Exercise description: Pick up the forum thread below about plans for the Minnie traction engine at the point where it stops, and continue it.

Exercise text:
—————

# "Minnie" traction engine



## Lindo (Dec 4, 2013)

Looking for a source of the build plans for the Minnie traction engine.
I have purchased the book.
Plans can be photo copies on A4 8" X 11" paper and sent via email.
Willing to pay for the efforts.
Thanks

John


----------



## Tin Falcon (Dec 4, 2013)

The Minnie traction Engine is a LC mason design
Plans can be purchases here. 
http://www.ajreeves.com/minnie-traction-engine-378-c.asp 
It is against the rules here to even ask for copies of these plans .
Sharing plans protected by copyright is illegal and not permitted. 


You may ask to buy a used second hand plan set in the buy sell trade wanted to buy area.

Tin


----------



## Jasonb (Dec 4, 2013)

If you have the book you don't need the plans, I built my one just using the book.

Modelengineeringwebsite is currently publishing metric drawings which are free to download with some useful 3D images which make it easy to see how things go together.

J

http://modelengineeringwebsite.com/Metric_Minnie_3.html


----------



## Lesgsy (Dec 9, 2013)

—————

Dataset extract:
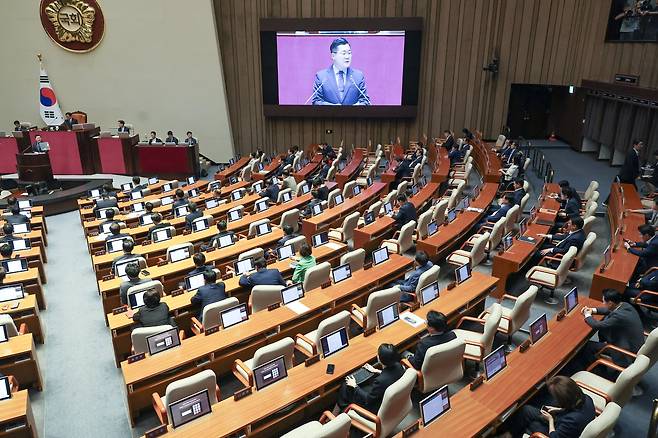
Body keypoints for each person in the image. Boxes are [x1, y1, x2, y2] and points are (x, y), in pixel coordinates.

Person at [503, 376, 595, 438]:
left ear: (564, 400)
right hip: (564, 420)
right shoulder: (586, 399)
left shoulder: (572, 421)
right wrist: (559, 409)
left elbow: (554, 436)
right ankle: (509, 434)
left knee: (533, 426)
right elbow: (574, 407)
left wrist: (550, 420)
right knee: (526, 410)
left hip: (559, 430)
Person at [580, 288, 644, 366]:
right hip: (632, 342)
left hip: (625, 351)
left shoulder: (619, 316)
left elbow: (597, 325)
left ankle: (596, 367)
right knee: (603, 332)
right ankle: (601, 350)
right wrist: (591, 310)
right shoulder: (624, 305)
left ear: (610, 303)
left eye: (603, 301)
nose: (603, 303)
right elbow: (608, 310)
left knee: (587, 346)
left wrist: (587, 315)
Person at [335, 343, 404, 412]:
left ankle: (344, 410)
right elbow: (390, 375)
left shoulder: (380, 381)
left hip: (373, 408)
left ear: (379, 359)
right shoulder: (399, 366)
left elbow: (368, 399)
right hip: (389, 401)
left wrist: (355, 386)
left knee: (345, 386)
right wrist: (376, 370)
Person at [312, 38, 369, 106]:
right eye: (344, 53)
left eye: (349, 53)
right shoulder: (321, 76)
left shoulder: (358, 76)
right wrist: (334, 108)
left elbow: (365, 101)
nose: (347, 56)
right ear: (333, 56)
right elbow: (316, 101)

—————

Answer space:
Hi
I built my minie using Black Gate engineering supply's fore plans castings etc,
The service and prices are 2nd to non,
Hope you in joy your build,
                     Les.


----------



## twombo (Sep 4, 2014)

Jason

Thank you for the link!!!! That gets best link of the year KUDOS from me.

Tausand Danke!!!

twombo


----------



## Hrcoleman66 (Sep 9, 2014)

They have just started a series for a simple steam roller as we'll... 
The Minnie scares the hell out of me at the moment, but the Steam roller plan might be a good starter for me...
Look forward to seeing updates on your Minnie!

Cheers,
Hugh


----------



## don-tucker (Sep 9, 2014)

Yep,the book is all you need,built mine with the book alone,on problems.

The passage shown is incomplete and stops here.